Need for Post-Disaster HIV/AIDS Prevention
According to the World Health Organization’s 1998 statement, the world was comforted that there were effective early warning systems in place for climate change, problems with food production, aerial attacks, and a developing international effort in infectious disease control and management.1 Yet there was no Tsunami alert. Hence, more than 150,000 people were killed and millions others are facing unimaginable devastation including not only the loss of loved ones, but also the lack of basic necessities of life such as food, shelter, medicines along with the looming threat of infectious diseases.
From the medical standpoint, disaster situations are characterized by an acute and unforeseen imbalance between the capacity and resources of the medical profession and the needs of the victims or the people whose health is threatened, over a given period of time.2 There is no doubt in anyone’s mind that in the immediate post-Tsumani period, there is an emergent need to curtail the spread of communicable diseases. Per Dr. David Nabarro of the World Health Organization, "There is certainly a chance we could have as many dying from communicable diseases as from the Tsunami.” Diseases like malaria, dengue fever and cholera have the potential to spread in the unsanitary conditions that prevail across all the effected areas.
What is obvious is that there is an urgent need for safe drinking water, sanitation equipment and supplies, oral rehydration kits, medicines and food. What is not so obvious, or perhaps not something the world would want to dwell over, are the long-term consequences of the Tsunami disaster. The current state of the effected populations; homelessness, poverty, malnutrition and communicable diseases are all the right ingredients to contribute to long term adverse physical and mental outcomes including the possibility of a bigger disaster in the form of creation of a colossal nidus for the spread of HIV and AIDS. When resources are scarce, marginalized and vulnerable populations may also suffer from a decline in social and human capitals, both of which have been shown to be associated with HIV/AIDS risk.3,4
We certainly do not want to sound as pessimistic as Malthus,5 but it also would not be wise to ignore the long-term impact of the Tsumani. So what are the questions we are left with? Where did we fall short? What can we learn from the unfortunate tragedy? And most important of all, how can we do better in the future? Finding detailed answers to these questions may take a long time. All we can say at this time is that there certainly was a lack of an effective early warning system, which could have prevented the loss of precious lives. The relevant agencies need to get their acts together to prevent such an occurrence in the future. In this day and age, we certainly should have the necessary tools to disseminate late-breaking, critically important information rapidly and efficiently to protect individuals and populations. More importantly, all possible resources need to be made available to the disaster-hit areas to prevent any further catastrophes, particularly preventable ones such as HIV/AIDS.

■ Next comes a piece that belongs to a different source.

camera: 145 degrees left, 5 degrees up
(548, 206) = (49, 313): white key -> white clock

1. World Health Organization. Global infectious disease surveillance. World Health Organization Fact Sheet No 200. June 1998.

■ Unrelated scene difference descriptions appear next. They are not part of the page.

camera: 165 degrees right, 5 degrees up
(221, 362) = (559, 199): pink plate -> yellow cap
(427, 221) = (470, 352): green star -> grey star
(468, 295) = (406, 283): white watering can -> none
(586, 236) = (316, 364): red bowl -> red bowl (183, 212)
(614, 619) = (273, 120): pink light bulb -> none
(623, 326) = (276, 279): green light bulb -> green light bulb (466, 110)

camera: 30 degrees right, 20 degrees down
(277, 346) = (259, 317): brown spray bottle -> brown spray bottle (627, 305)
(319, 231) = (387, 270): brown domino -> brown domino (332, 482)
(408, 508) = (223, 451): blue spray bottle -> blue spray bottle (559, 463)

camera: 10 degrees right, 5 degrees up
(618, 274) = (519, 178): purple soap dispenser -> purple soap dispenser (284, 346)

2. World Medical Association. Bull Med Ethics. 1994 Oct;No. 102:9-11.
3. Hasnain M, Mensah EK, Levy JA, Sinacore JM. Social Capital as a Predictor of HIV/AIDS Risk Behaviors. Presented at the XIV International AIDS Conference, Barcelona, Spain, July 2002.
4. Hasnain M, Levy JA, Sinacore JM, Mensah EK. Human Capital and HIV Risk in Injection Drug Users. Presented at the XV International AIDS Conference, Bangkok, Thailand, July 2004.
5. Malthus TR. An Essay on the Principle of Population, as it Affects the Future Improvement of Society with Remarks on the Speculations of Mr. Godwin, M. Condorcet, and Other Writers. London, printed for J. Johnson, in St. Paul's Church Yard, 1798.